Convert the lines below into a numbered list, omitting blank lines and leaving any pictures out of the answer.

________________________

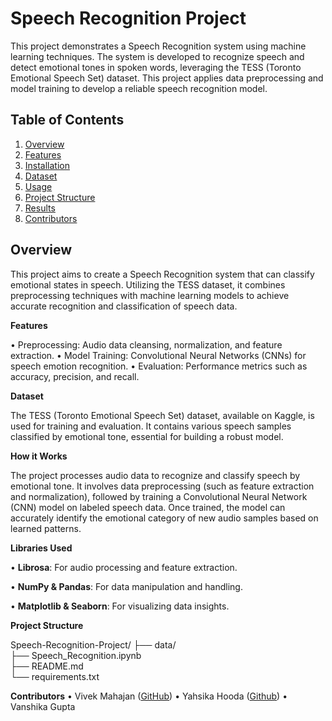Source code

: # Speech Recognition Project
This project demonstrates a Speech Recognition system using machine learning techniques. The system is developed to recognize speech and detect emotional tones in spoken words, leveraging the TESS (Toronto Emotional Speech Set) dataset. This project applies data preprocessing and model training to develop a reliable speech recognition model.

## Table of Contents
1. [Overview](#overview)
2. [Features](#features)
3. [Installation](#installation)
4. [Dataset](#dataset)
5. [Usage](#usage)
6. [Project Structure](#project-structure)
7. [Results](#results)
8. [Contributors](#contributors)


## **Overview**

This project aims to create a Speech Recognition system that can classify emotional states in speech. Utilizing the TESS dataset, it combines preprocessing techniques with machine learning models to achieve accurate recognition and classification of speech data.

**Features**

• Preprocessing: Audio data cleansing, normalization, and feature extraction.
• Model Training: Convolutional Neural Networks (CNNs) for speech emotion recognition.
• Evaluation: Performance metrics such as accuracy, precision, and recall.

**Dataset**

The TESS (Toronto Emotional Speech Set) dataset, available on Kaggle, is used for training and evaluation. It contains various speech samples classified by emotional tone, essential for building a robust model.

**How it Works**

The project processes audio data to recognize and classify speech by emotional tone. It involves data preprocessing (such as feature extraction and normalization), followed by training a Convolutional Neural Network (CNN) model on labeled speech data. Once trained, the model can accurately identify the emotional category of new audio samples based on learned patterns.

**Libraries Used**

• **Librosa**: For audio processing and feature extraction.

• **NumPy & Pandas**: For data manipulation and handling.

• **Matplotlib & Seaborn**: For visualizing data insights.

**Project Structure**

Speech-Recognition-Project/
├── data/                     
├── Speech_Recognition.ipynb   
├── README.md                  
└── requirements.txt       

**Contributors**
• Vivek Mahajan ([GitHub](https://github.com/VivekMahajan1458))
• Yahsika Hooda ([Github](https://github.com/hoodayashika))
• Vanshika Gupta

________________________

# Result
1. Source code
2. : # Speech Recognition Project
3. This project demonstrates a Speech Recognition system using machine learning techniques. The system is developed to recognize speech and detect emotional tones in spoken words, leveraging the TESS (Toronto Emotional Speech Set) dataset. This project applies data preprocessing and model training to develop a reliable speech recognition model.
4. ## Table of Contents
5. 1. [Overview](#overview)
6. 2. [Features](#features)
7. 3. [Installation](#installation)
8. 4. [Dataset](#dataset)
9. 5. [Usage](#usage)
10. 6. [Project Structure](#project-structure)
11. 7. [Results](#results)
12. 8. [Contributors](#contributors)
13. ## **Overview**
14. This project aims to create a Speech Recognition system that can classify emotional states in speech. Utilizing the TESS dataset, it combines preprocessing techniques with machine learning models to achieve accurate recognition and classification of speech data.
15. **Features**
16. • Preprocessing: Audio data cleansing, normalization, and feature extraction.
17. • Model Training: Convolutional Neural Networks (CNNs) for speech emotion recognition.
18. • Evaluation: Performance metrics such as accuracy, precision, and recall.
19. **Dataset**
20. The TESS (Toronto Emotional Speech Set) dataset, available on Kaggle, is used for training and evaluation. It contains various speech samples classified by emotional tone, essential for building a robust model.
21. **How it Works**
22. The project processes audio data to recognize and classify speech by emotional tone. It involves data preprocessing (such as feature extraction and normalization), followed by training a Convolutional Neural Network (CNN) model on labeled speech data. Once trained, the model can accurately identify the emotional category of new audio samples based on learned patterns.
23. **Libraries Used**
24. • **Librosa**: For audio processing and feature extraction.
25. • **NumPy & Pandas**: For data manipulation and handling.
26. • **Matplotlib & Seaborn**: For visualizing data insights.
27. **Project Structure**
28. Speech-Recognition-Project/
29. ├── data/                     
30. ├── Speech_Recognition.ipynb   
31. ├── README.md                  
32. └── requirements.txt       
33. **Contributors**
34. • Vivek Mahajan ([GitHub](https://github.com/VivekMahajan1458))
35. • Yahsika Hooda ([Github](https://github.com/hoodayashika))
36. • Vanshika Gupta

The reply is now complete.